Al suo posto, c’è la versione che è la conseguenza del periodo sconvolgente e trasformativo, almeno in questo brevissimo termine, che è stata la pandemia con annesso lock-down: ovvero il digitale come strumento principale di sostituzione alla realtà fisica, e la moltiplicazione dei punti di vista, come trasposizione di quella molteplicità di percezioni e opinioni che avveniva tra il pubblico durante la sfilata tradizionale, ma anche come necessità di mantenere il valore della conversazione collettiva.
All’atto pratico questa dichiarazione d’intenti si è realizzata nella molteplicità di 5 visioni: 5 narrazioni affidate a 5 famose e differenti personalità creative, ovvero Willy Vanderperre, Juergen Teller, Joanna Piotrowska, Martine Syms e Terence Nance, ognuno autore e autrice di un microfilm, un frammento a suo modo unico e corale al tempo stesso, allacciati l’un l’altro a formare l’intero show.

■ **COMPITO 1**
Ripeti la parte del brano sulla sfilata compresa tra "All’atto pratico questa" e "formare l’intero show.", estremi inclusi.
■ **COMPITO 2**
Nel brano sulla sfilata, a quali personalità creative sono stati affidati i microfilm che compongono lo show?
■ **COMPITO 3**
Prosegui il brano sulla sfilata dal punto in cui si interrompe.
Le voci successive provengono da un'altra fonte.

■ **MATERIALE FORNITO**
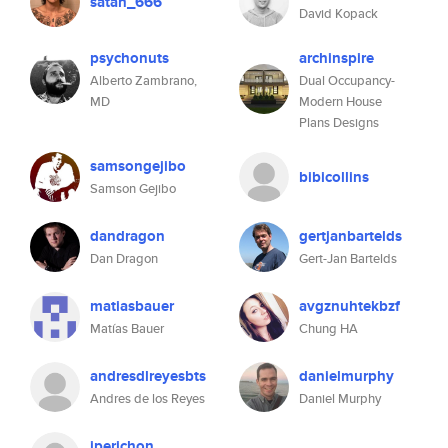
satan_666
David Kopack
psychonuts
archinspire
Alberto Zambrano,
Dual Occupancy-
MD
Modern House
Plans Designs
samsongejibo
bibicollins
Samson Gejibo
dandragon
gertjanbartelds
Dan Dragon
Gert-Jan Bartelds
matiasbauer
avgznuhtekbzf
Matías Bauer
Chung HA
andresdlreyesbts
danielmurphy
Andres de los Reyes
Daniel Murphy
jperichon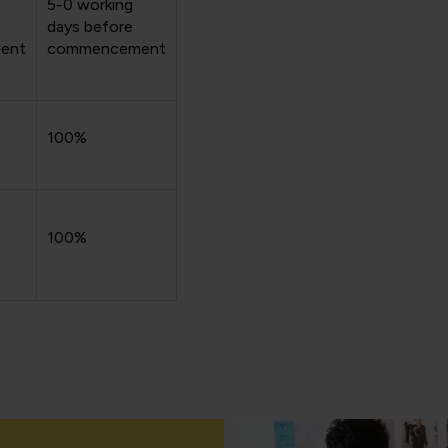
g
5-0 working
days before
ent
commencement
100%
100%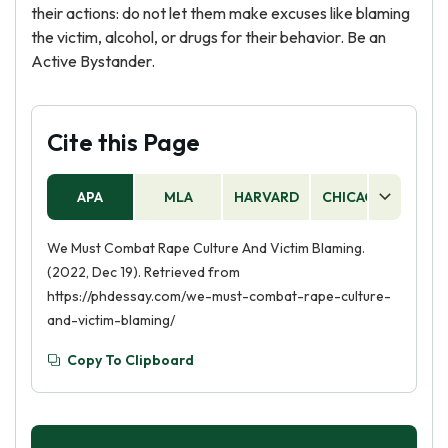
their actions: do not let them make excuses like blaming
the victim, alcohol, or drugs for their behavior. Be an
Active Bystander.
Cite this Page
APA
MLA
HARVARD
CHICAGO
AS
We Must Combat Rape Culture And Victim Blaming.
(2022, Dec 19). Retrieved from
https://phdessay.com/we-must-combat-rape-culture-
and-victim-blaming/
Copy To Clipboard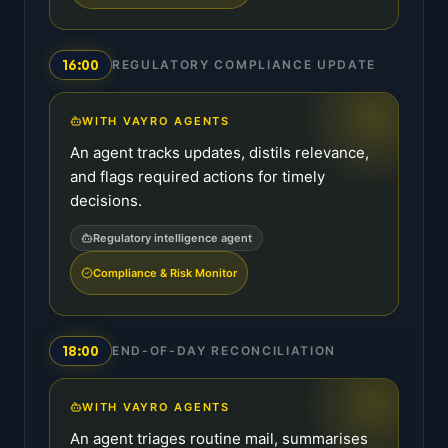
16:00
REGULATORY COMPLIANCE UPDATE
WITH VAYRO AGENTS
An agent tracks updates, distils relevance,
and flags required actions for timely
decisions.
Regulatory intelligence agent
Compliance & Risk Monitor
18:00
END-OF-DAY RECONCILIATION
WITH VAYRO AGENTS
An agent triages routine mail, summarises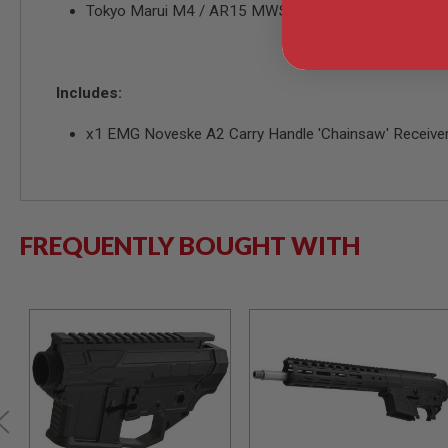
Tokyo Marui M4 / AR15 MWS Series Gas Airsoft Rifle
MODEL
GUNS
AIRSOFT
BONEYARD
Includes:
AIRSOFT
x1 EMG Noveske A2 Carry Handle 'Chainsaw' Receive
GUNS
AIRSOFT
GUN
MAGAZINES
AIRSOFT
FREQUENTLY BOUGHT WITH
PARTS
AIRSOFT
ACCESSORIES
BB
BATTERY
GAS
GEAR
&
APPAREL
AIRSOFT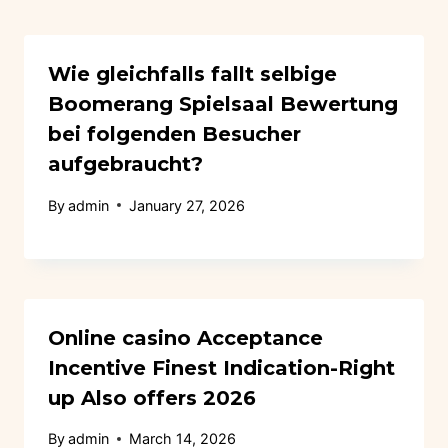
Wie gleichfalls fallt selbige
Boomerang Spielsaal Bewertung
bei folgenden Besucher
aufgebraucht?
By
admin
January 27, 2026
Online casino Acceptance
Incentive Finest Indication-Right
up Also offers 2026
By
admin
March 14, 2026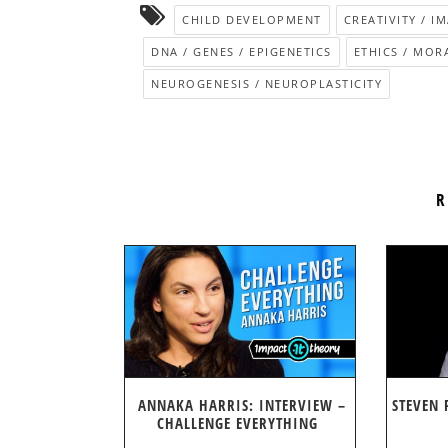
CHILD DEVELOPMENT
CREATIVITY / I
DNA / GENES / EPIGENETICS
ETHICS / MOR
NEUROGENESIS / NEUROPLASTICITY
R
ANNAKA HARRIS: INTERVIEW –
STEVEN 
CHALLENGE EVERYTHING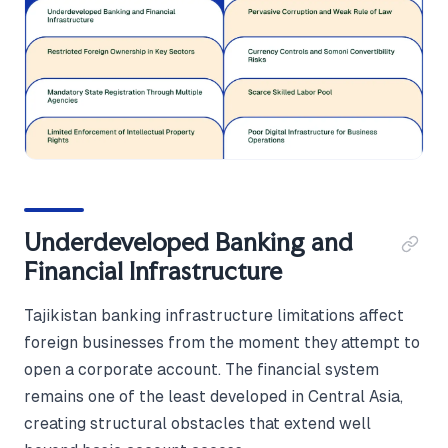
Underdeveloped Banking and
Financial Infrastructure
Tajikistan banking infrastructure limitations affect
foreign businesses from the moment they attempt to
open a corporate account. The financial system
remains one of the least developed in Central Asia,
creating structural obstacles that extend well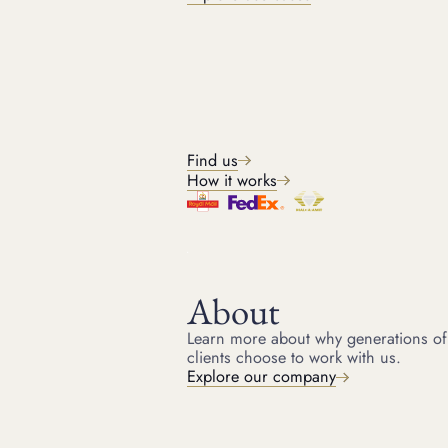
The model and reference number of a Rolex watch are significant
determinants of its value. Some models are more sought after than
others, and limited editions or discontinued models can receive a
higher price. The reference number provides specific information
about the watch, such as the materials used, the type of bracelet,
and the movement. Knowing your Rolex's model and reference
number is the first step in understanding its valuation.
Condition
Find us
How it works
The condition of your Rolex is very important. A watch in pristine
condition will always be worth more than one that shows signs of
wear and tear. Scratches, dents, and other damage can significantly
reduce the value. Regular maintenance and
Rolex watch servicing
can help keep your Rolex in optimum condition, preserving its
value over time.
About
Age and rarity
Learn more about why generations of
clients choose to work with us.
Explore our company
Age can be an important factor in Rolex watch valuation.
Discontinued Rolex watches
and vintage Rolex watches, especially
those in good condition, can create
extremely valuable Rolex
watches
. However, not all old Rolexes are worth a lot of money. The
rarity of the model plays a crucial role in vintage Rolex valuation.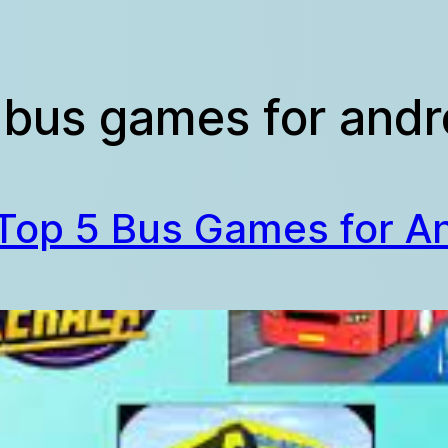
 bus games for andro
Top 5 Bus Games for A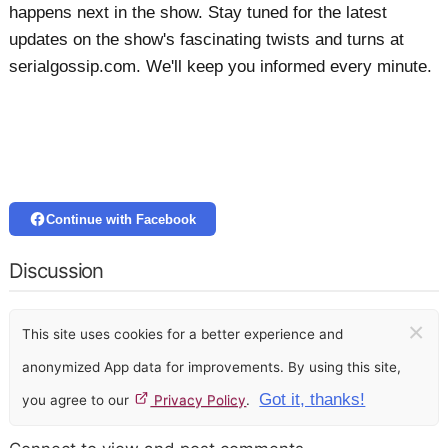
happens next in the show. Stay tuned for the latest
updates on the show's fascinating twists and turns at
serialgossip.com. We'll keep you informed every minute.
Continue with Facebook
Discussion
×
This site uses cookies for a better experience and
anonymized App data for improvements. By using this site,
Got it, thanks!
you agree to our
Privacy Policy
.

■ **RISPOSTA 1**
All’atto pratico questa dichiarazione d’intenti si è realizzata nella molteplicità di 5 visioni: 5 narrazioni affidate a 5 famose e differenti personalità creative, ovvero Willy Vanderperre, Juergen Teller, Joanna Piotrowska, Martine Syms e Terence Nance, ognuno autore e autrice di un microfilm, un frammento a suo modo unico e corale al tempo stesso, allacciati l’un l’altro a formare l’intero show.

■ **RISPOSTA 2**
A Willy Vanderperre, Juergen Teller, Joanna Piotrowska, Martine Syms e Terence Nance.

■ **RISPOSTA 3**
Ma dentro questo caleidoscopio che moltiplica visioni, percezioni, intenzioni di messaggi e significazioni, un principio di stabilità c’è: gli abiti, focus vero del progetto di collezione, unico strumento davvero utile per dare un senso al fare moda almeno adesso, almeno secondo la signora Miuccia.
Gli abiti che nascono dall’identità di chi li concepisce, e che son destinati ad allacciarsi all’identità di chi sceglierà di possederli e indossarli: quelli della collezione s/s 2021 sono, ça va sans dire, frutto anch’essi di una riflessione profonda, quasi brutale, sulla realtà che mentre sfugge alla possibilità di previsione sul futuro, di certo richiede la necessità di coerenza col passato e di consapevolezza nel presente.

Prada s/s 21: “The show that never happened” è la sfilata mai avvenuta, 5 microfilm che narrano abiti semplici per vivere la complessa realtà

Ed eccola la visione primaria, quella che da Prada s’infonde nella manciata concisa di creazioni in collezione: più i tempi si fanno complessi, più gli abiti diventano semplici.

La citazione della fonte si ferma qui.